A culture of Mass Graves

A symposium of writers from ex-Yugoslavia met in Munich’s “Literaturhaus” last Friday & Saturday to think and talk about the Srebrenica anniversary. Today at least four German daily papers report extensively on the occasion, with one reprinting one of the talks in full. The writers present included essayist Dzevad Karahasan from Sarajevo, the Slovenian writer Drago Jancar, the Hungarian László Végel, now living in Serbia, the Serb Drinka Goikovi, the Bosnian Saša Staniši, the Kosovo-Albanian Beqë Cufai as well as Svetlana Broz, the grand-daughter of Tito, a Belgrade cardiologist and journalist and author of a book of interviews with war victims of all sections of ex-Yugoslavia (Good People in an Evil Time), among others.

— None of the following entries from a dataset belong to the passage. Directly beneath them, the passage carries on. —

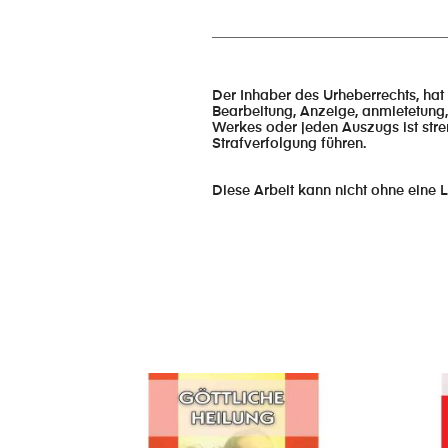
_________________________________
Der Inhaber des Urheberrechts, hat
Bearbeitung, Anzeige, anmietetung,
Werkes oder jeden Auszugs ist stre
Strafverfolgung führen.
Diese Arbeit kann nicht ohne eine L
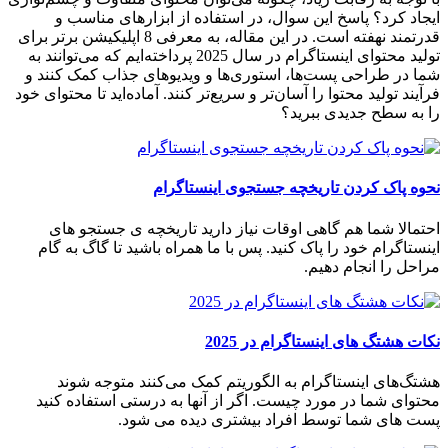
ایجاد کرد؟ پاسخ این سوال، در استفاده از ابزارهای مناسب و
قدرتمند نهفته است. در این مقاله، به معرفی 8 اپلیکیشن برتر برای
تولید محتوای اینستاگرام در سال 2025 پرداخته‌ایم که می‌توانند به
شما در طراحی پست‌ها، استوری‌ها و ویدیوهای جذاب کمک کنند و
فرآیند تولید محتوا را آسان‌تر و سریع‌تر کنند. آماده‌اید تا محتوای خود
را به سطح جدیدی ببرید؟
نحوه پاک کردن تاریخچه جستجوی اینستاگرام
احتمالا شما هم گاهی اوقات نیاز دارید تاریخچه ی جستجو های
اینستاگرام خود را پاک کنید. پس با ما همراه باشید تا گاگ به گام
مراحل را انجام دهیم.
نکات هشتگ های اینستاگرام در 2025
هشتگ‌های اینستاگرام به الگوریتم کمک می‌کنند متوجه شوند
محتوای شما در مورد چیست. اگر از آنها به درستی استفاده کنید
پست های شما توسط افراد بیشتری دیده می شود.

The Serbian poet Bora Cosic (at 73 the oldest writer present) sums up the situation with the sentence: “We are all inhabitants of the same country, the Republic of Despair.” He then reads his poem “The last Picture Show,” which contains the lines:

there is no film strip in the projector
what is important is that there’s room for all
in the cinema of their death
as if in a large coffin
then bombs are dropped on them
& they are cut down like sheafs
a whole century has to pass
until a history critic
writes a review

The Serbian Vladimir Arsenijevic speaks to the shame he feels concerning the recently found (and widely broadcast) video tapes of the execution of several young man in Srebrenica by “Black Scorpio” units: “The knowledge that murderers and executioners are moving freely among us, is not, God knows, something extraordinary, we have been used to that for a very long time now. But in this case it is a matter of a very special species of criminal exhibitionists who recorded their crimes on tape and then put their souvenir in circulation, and that is an unusual detail that throws a strange light on the whole affair. By making copies of their video tape and putting it into circulation, they have become actors in their own snuff-movie.”

Someone else speaks of “a culture of mass graves.”

It is difficult to say if such gatherings of writers & intellectuals have much effect, but the very fact they they do take place and that they are widely reported on in a national press (Germany in this caase, where btw several of the writers live in exile), at least makes for the possibility of readers reflecting on what was said. For when such gatherings by US writers on, say, the War in Iraq, and which daily papers will report on them? Or has the role of the public intellectual (been) completely disappeared in the US?